I am a beginning scholar. I recently published my first article in my field in a very good journal. The peer review went incredibly smoothly with basically no need for revisions (one reviewer gave a particularly glowing review). I even recently got an email from a scholar praising the work.
However...after setting aside the paper for awhile I picked it back up and I have found a handful of errors that escaped my notice. I'm really dissappointed that I didn't catch these when editing. The article is quite long, well over 10,000 words with a plethora of citations. I noticed I made errors in page numbers in about 6 of them -- the pages are mostly off by one. For example 305 is 304 or 27 is 28 etc. in another case, I type something along the lines of "see pages 150-151" and it should be "150-153", etc.
I also noticed a (very) minor factual error and an error in a reference (though the work can still be located easily). Altogether something like 10 mistakes. Obviously none of them affect the arguments or conclusions of the work.
The journal does not do errata, so there is no correction. I've already been thinking about how to change my editing and revision process so this kind of thing does not happen again. I've learned from this and will do better in the future (particulaly in managing sources, triple-checking details, etc). But I am feeling an incredible amount of imposter syndrome and intense anxiety. I feel like the praise I've gotten is unwarranted and that this paper is a complete mess from all of these mistakes.
I guess what I would like to ask is: is this going to be something I have to cary with me for a long time or are most people not going to notice/care? I am currently in a position where I have no one I can ask for advice, so I thought I would try my luck here.
EDIT: I should be more clear about a detail. The incorrect page numbers are on citations in the text. For example "see (John Doe 2000: 324) for comment on X." When it should be 323 etc.
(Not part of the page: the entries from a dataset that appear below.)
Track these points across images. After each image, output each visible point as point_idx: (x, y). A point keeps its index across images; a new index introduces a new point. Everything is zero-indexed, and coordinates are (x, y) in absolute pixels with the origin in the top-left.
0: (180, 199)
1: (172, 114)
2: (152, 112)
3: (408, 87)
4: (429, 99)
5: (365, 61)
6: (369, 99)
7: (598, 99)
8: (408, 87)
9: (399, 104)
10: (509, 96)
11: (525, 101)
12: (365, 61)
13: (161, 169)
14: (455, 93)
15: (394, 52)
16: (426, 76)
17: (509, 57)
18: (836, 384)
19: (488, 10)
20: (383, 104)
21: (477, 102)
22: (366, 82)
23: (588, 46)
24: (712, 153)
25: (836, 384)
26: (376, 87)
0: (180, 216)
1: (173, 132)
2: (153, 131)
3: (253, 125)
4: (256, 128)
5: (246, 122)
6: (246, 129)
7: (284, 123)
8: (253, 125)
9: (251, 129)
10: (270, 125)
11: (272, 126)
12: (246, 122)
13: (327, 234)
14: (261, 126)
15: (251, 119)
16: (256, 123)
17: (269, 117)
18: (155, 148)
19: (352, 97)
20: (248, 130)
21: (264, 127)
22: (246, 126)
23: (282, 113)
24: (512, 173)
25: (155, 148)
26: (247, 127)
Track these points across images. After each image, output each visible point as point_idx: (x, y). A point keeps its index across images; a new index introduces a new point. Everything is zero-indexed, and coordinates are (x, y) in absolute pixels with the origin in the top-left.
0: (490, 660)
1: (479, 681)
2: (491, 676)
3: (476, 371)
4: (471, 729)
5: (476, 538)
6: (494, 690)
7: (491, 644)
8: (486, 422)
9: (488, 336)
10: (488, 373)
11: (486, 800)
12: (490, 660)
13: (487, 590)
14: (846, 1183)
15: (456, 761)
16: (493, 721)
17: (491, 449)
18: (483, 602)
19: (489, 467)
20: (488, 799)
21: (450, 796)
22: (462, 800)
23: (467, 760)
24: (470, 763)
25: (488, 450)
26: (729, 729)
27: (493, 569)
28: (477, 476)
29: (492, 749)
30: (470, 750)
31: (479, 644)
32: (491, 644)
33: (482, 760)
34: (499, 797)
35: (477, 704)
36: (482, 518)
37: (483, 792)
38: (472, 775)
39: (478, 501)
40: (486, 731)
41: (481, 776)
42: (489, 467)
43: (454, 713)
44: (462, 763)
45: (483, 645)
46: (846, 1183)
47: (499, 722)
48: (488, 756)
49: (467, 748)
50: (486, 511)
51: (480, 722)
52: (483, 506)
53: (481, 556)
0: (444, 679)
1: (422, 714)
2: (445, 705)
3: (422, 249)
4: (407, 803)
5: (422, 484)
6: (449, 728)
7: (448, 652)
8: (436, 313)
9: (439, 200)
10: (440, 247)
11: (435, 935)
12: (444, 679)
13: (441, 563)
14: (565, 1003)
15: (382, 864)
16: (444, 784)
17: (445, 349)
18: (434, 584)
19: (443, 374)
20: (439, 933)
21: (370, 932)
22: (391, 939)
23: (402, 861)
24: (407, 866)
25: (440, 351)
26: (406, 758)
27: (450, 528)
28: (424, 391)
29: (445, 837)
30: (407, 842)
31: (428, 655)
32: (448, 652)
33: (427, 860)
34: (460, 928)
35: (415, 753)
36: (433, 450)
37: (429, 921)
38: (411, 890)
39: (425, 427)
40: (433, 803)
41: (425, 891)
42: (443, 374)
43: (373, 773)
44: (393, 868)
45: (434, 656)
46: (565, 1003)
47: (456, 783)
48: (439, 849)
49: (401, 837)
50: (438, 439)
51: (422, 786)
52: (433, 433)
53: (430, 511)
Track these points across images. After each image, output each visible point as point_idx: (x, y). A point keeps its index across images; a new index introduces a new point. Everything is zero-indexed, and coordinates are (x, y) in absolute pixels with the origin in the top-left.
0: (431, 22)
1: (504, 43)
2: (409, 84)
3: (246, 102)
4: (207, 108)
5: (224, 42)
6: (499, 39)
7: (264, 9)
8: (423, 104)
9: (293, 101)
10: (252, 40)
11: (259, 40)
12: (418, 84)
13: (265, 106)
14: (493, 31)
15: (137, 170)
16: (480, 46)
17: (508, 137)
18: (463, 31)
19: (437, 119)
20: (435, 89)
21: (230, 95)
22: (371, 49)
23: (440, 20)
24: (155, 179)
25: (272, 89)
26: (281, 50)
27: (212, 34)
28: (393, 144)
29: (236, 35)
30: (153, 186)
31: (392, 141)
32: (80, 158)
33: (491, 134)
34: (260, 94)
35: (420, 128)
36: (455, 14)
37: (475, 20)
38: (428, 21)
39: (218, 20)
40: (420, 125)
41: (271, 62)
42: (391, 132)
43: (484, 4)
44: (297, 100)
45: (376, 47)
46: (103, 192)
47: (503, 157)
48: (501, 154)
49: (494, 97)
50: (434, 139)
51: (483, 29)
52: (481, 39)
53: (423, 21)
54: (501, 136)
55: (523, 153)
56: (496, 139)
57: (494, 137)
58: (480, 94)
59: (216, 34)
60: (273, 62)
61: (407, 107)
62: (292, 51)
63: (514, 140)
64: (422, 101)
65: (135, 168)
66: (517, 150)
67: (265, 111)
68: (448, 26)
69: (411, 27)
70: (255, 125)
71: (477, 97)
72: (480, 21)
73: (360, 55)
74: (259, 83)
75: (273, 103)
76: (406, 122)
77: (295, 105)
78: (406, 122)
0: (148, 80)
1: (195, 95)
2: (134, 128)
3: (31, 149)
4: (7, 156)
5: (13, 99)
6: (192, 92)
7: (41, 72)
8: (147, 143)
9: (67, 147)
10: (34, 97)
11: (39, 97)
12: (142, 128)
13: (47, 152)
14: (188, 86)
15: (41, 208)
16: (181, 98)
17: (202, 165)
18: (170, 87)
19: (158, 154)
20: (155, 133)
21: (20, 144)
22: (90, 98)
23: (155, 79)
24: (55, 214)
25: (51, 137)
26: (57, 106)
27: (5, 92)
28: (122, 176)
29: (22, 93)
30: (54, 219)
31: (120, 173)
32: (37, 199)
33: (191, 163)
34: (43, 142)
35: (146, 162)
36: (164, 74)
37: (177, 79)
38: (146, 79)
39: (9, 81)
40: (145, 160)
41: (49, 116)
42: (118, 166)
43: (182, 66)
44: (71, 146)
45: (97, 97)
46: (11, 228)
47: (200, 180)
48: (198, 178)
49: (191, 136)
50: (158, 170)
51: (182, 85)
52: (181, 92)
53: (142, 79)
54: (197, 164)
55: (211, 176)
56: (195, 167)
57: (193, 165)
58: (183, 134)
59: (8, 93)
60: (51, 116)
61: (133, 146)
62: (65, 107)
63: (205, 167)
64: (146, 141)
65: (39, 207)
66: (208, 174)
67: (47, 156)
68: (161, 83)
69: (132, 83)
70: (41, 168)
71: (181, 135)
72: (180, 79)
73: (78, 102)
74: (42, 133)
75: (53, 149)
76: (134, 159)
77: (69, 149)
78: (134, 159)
I found that I had typos of this sort a couple times in the article, and what has worried me was readers deciding to look up the page numbers for the corresponding discussion and finding that that the page numbers were wrong. Particularly if this happens more than once. That's what I meant by several mistakes and the kind of thing that was really bothering me, because I wasn't sure if that was going to influence opinions of the work.